_What the task requires_: Only the pictures are dropped. Restate each line below word for word.

(Task inputs Opens)

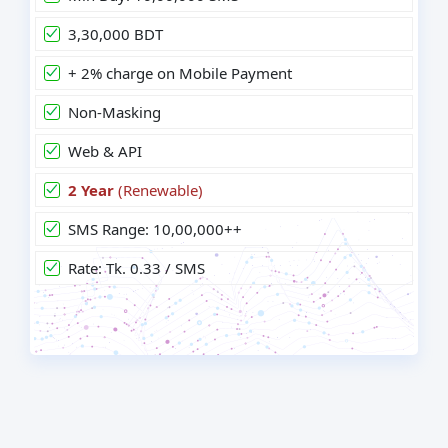
3,30,000 BDT
+ 2% charge on Mobile Payment
Non-Masking
Web & API
2 Year
(Renewable)
SMS Range: 10,00,000++
Rate: Tk. 0.33 / SMS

(Task inputs Closes)

_Written response_:
3,30,000 BDT
+ 2% charge on Mobile Payment
Non-Masking
Web & API
2 Year
(Renewable)
SMS Range: 10,00,000++
Rate: Tk. 0.33 / SMS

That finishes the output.